Stocks Falter on Geopolitical Risk and Higher Rates
U.S. stocks fell last week amid geopolitical concerns and rising interest rates. The Dow Jones Industrial Average lost 0.86% to close the week at 16,987, the S&P 500 Index dropped 1.05% to 1,985 and the Nasdaq Composite Index slipped 0.33% to 4,567. Meanwhile, the yield on the 10-year Treasury rose from 2.46% to 2.61%, as its price correspondingly fell.
Despite tensions overseas, the data continue to point to a strengthening economy in the U.S. This, in turn, is resulting in a stronger dollar and higher interest rates. But the flip side of the stronger dollar is weakness in other currencies. In some instances, notably Japan, this is providing a significant boost to local stocks, a trend we expect to continue.
A Wee Bit of Drama Over Scotland
Investors wrestled last week with a slew of geopolitical concerns, including a surprising one. The prospect of renewed American military involvement in Iraq and additional EU sanctions against Russia were joined by a new worry: the prospect of an independent Scotland.

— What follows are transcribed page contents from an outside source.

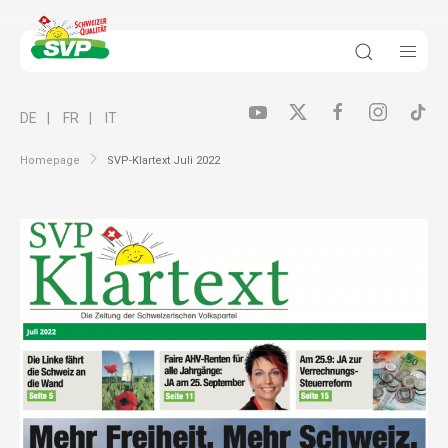
DE
FR
IT
Homepage
SVP-Klartext Juli 2022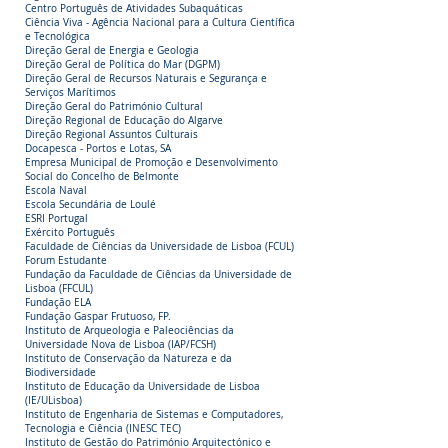
Centro Português de Atividades Subaquáticas
Ciência Viva - Agência Nacional para a Cultura Científica
e Tecnológica
Direção Geral de Energia e Geologia
Direção Geral de Política do Mar (DGPM)
Direção Geral de Recursos Naturais e Segurança e
Serviços Marítimos
Direção Geral do Património Cultural
Direção Regional de Educação do Algarve
Direção Regional Assuntos Culturais
Docapesca - Portos e Lotas, SA
Empresa Municipal de Promoção e Desenvolvimento
Social do Concelho de Belmonte
Escola Naval
Escola Secundária de Loulé
ESRI Portugal
Exército Português
Faculdade de Ciências da Universidade de Lisboa (FCUL)
Forum Estudante
Fundação da Faculdade de Ciências da Universidade de
Lisboa (FFCUL)
Fundação ELA
Fundação Gaspar Frutuoso, FP.
Instituto de Arqueologia e Paleociências da
Universidade Nova de Lisboa (IAP/FCSH)
Instituto de Conservação da Natureza e da
Biodiversidade
Instituto de Educação da Universidade de Lisboa
(IE/ULisboa)
Instituto de Engenharia de Sistemas e Computadores,
Tecnologia e Ciência (INESC TEC)
Instituto de Gestão do Património Arquitectónico e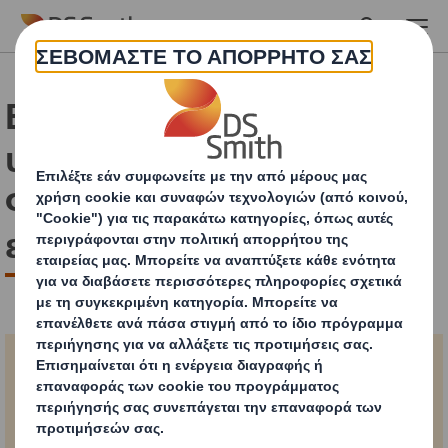
Skip to main content
Ευχαριστούμε για την
υποβολή! Η ενημέρωση
Φρούτων & Λαχανικών
είναι έτοιμη προς λήψη.
Όλα όσα πρέπει να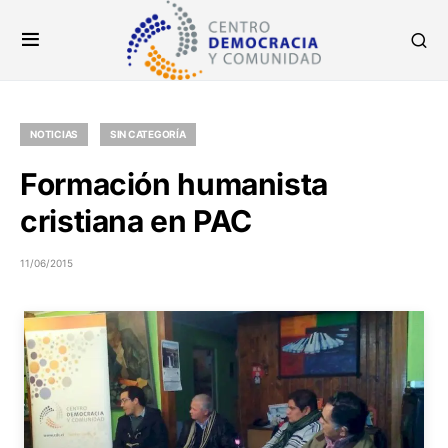
NOTICIAS
SIN CATEGORÍA
Formación humanista
cristiana en PAC
11/06/2015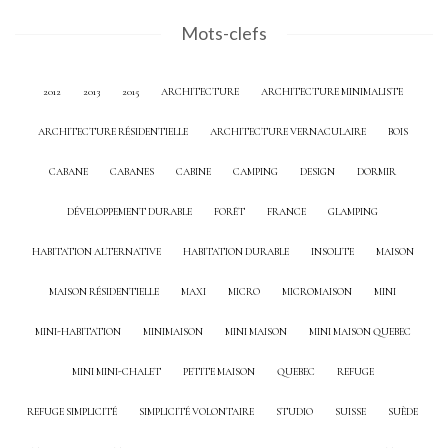
Mots-clefs
2012
2013
2015
ARCHITECTURE
ARCHITECTURE MINIMALISTE
ARCHITECTURE RÉSIDENTIELLE
ARCHITECTURE VERNACULAIRE
BOIS
CABANE
CABANES
CABINE
CAMPING
DESIGN
DORMIR
DÉVELOPPEMENT DURABLE
FORÊT
FRANCE
GLAMPING
HABITATION ALTERNATIVE
HABITATION DURABLE
INSOLITE
MAISON
MAISON RÉSIDENTIELLE
MAXI
MICRO
MICROMAISON
MINI
MINI-HABITATION
MINIMAISON
MINI MAISON
MINI MAISON QUEBEC
MINI MINI-CHALET
PETITE MAISON
QUEBEC
REFUGE
REFUGE SIMPLICITÉ
SIMPLICITÉ VOLONTAIRE
STUDIO
SUISSE
SUÈDE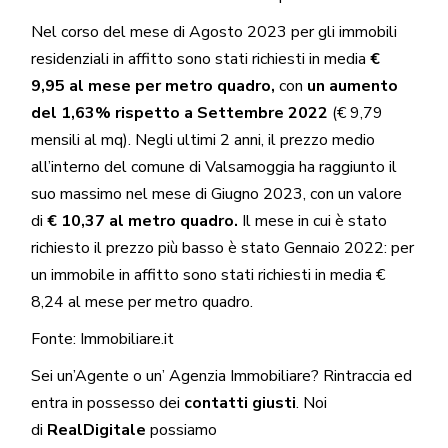
Nel corso del mese di Agosto 2023 per gli immobili
residenziali in affitto sono stati richiesti in media
€
9,95 al mese per metro quadro,
con
un aumento
del 1,63% rispetto a Settembre 2022
(€ 9,79
mensili al mq). Negli ultimi 2 anni, il prezzo medio
all’interno del comune di Valsamoggia ha raggiunto il
suo massimo nel mese di Giugno 2023, con un valore
di
€ 10,37 al metro quadro.
Il mese in cui è stato
richiesto il prezzo più basso è stato Gennaio 2022: per
un immobile in affitto sono stati richiesti in media €
8,24 al mese per metro quadro.
Fonte:
Immobiliare.it
Sei un’
Agente
o un’
Agenzia
Immobiliare? Rintraccia ed
entra in possesso dei
contatti giusti
. Noi
di
RealDigitale
possiamo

The Scottish issue is particularly interesting. Although investors were aware of the impending vote all year, few thought the referendum had much chance of passing. Over the past two weeks, however, several polls have suggested a realistic chance that Scotland will vote for independence this week, a development that seems to have taken most by surprise.

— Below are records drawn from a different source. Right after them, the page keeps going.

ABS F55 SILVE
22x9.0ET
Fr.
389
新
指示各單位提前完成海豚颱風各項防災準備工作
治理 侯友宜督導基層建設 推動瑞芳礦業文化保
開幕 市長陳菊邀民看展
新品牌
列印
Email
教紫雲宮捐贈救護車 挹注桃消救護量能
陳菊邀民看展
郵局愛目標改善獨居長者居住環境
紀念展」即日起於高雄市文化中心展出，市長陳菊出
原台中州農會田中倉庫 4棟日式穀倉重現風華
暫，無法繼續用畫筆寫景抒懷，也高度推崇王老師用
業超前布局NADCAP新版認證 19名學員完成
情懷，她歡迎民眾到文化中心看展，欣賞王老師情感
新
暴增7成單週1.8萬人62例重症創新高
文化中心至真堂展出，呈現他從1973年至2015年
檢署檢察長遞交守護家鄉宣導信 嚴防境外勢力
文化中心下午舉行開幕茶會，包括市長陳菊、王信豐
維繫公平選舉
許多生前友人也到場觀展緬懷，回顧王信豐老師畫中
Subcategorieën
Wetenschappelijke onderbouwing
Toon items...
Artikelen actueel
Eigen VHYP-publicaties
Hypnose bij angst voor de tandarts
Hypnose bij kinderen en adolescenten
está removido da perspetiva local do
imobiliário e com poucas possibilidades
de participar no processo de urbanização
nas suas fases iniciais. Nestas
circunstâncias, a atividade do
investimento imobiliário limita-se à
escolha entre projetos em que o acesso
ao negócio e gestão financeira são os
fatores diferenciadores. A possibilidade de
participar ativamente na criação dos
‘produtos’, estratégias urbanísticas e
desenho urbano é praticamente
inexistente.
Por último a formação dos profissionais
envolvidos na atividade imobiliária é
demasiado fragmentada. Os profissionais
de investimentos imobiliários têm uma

What are the ramifications if the Scots vote "yes" for independence? Obviously, the vote is most important for the U.K., but Scottish independence would have broader significance as well, particularly for the rest of Europe. At the very least, sterling and other U.K. assets would likely come under additional pressure. In addition, given that Scotland is typically more pro-European Union than the rest of the U.K., a departure could raise the odds of an eventual U.K. exit from the EU, which would only add to uncertainty in the region. It may also embolden other separatist movements, such as Catalonia in Spain.
For now, our vote is on a narrow victory for a continued union, but should Scottish independence prevail, investors should prepare for some uncertainty for the broader European Union.
Stronger U.S. Economy Pushing Rates Up
Aside from geopolitical issues, the other factor hurting stocks last week was concern over rising interest rates and the potential for an earlier-than-expected Fed rate hike.
Most recent U.S. economic data have been comfortably above expectations. Last week provided more evidence that the U.S. economy should grow substantially faster in the second half of the year than the first. Retail sales rebounded in August and July's number was revised higher (although average monthly gains for 2014 are still only at their post-recession average). In addition, other economic measures — notably manufacturing and housing related — have been substantially stronger than expected. As a result, a measure of economic surprises is now at its best level since early 2013.
The consistently strong data have pushed 10-year Treasury yields to their highest level since early July. The move on the short end of the curve has also been significant. Following the release of a Fed note suggesting that investors may be underpricing the potential for an early hike, the yield on the two-year note approached 0.60%, the highest level since spring 2011.